__Work to be completed__:
In how many lines of the records does "Bergson" appear? Answer with one number.

Data Block Start

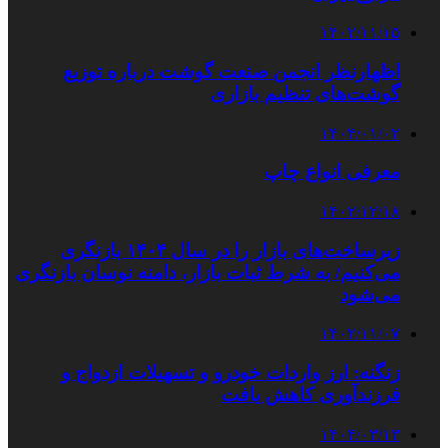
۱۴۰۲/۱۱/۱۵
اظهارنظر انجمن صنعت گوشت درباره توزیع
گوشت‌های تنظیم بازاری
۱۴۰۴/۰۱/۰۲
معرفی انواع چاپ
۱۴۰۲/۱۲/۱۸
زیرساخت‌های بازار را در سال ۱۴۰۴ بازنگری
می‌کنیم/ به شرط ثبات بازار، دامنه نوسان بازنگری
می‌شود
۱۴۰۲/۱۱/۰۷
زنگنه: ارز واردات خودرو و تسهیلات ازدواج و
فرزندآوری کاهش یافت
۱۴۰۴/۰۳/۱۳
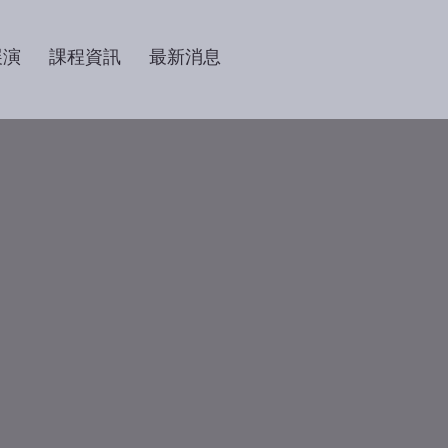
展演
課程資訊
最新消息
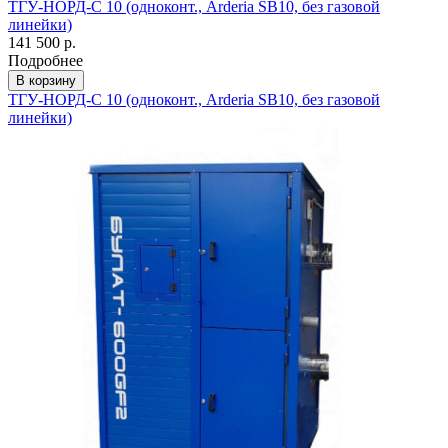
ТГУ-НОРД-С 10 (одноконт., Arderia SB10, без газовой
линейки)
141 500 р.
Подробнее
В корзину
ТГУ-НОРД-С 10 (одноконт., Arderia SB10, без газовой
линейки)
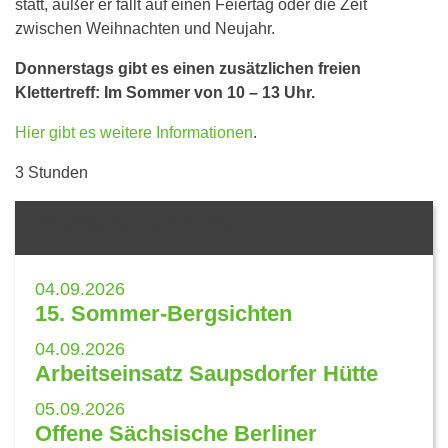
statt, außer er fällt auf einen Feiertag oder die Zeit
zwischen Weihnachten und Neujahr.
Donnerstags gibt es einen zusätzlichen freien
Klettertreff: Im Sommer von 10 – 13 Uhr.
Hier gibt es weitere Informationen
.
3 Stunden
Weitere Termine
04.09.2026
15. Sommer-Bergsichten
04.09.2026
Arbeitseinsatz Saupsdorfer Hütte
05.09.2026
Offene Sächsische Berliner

Data Block End
Data Block Start

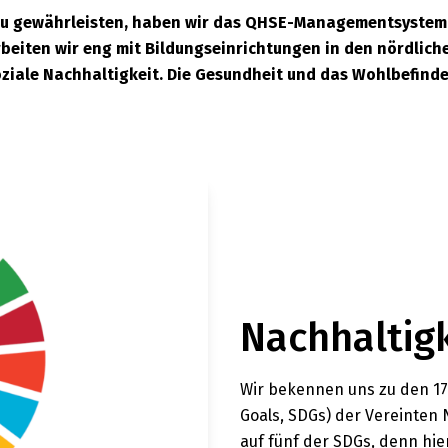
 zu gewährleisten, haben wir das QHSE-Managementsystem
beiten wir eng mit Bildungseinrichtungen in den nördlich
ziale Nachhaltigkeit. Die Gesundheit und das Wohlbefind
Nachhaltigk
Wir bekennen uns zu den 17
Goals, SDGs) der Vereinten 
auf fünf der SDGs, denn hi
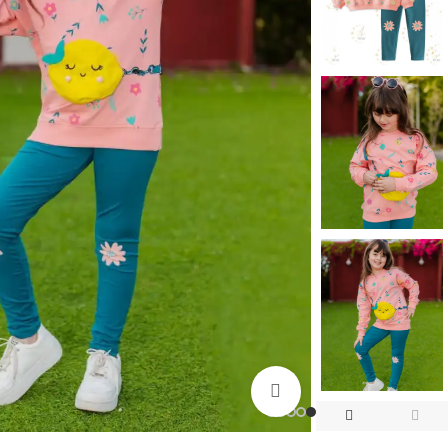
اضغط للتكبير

Data Block End
Data Block Start

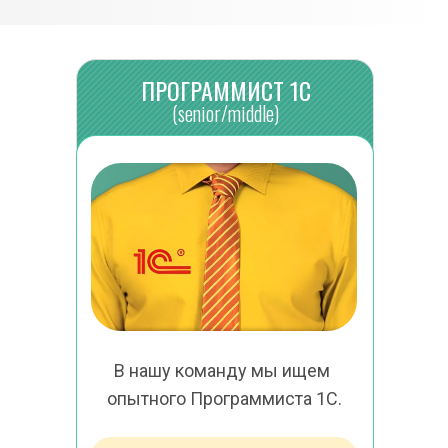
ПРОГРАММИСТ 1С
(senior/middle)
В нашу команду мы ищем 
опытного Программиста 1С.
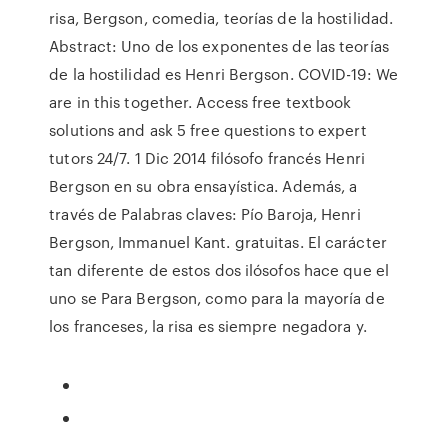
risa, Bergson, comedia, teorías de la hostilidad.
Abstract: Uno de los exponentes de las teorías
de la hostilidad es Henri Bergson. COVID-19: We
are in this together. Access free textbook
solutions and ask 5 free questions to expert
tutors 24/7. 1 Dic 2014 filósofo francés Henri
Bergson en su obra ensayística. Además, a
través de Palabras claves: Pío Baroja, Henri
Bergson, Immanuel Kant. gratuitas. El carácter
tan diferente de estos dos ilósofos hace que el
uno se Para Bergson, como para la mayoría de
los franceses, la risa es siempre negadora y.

Data Block End

__Output of the exercise__:
5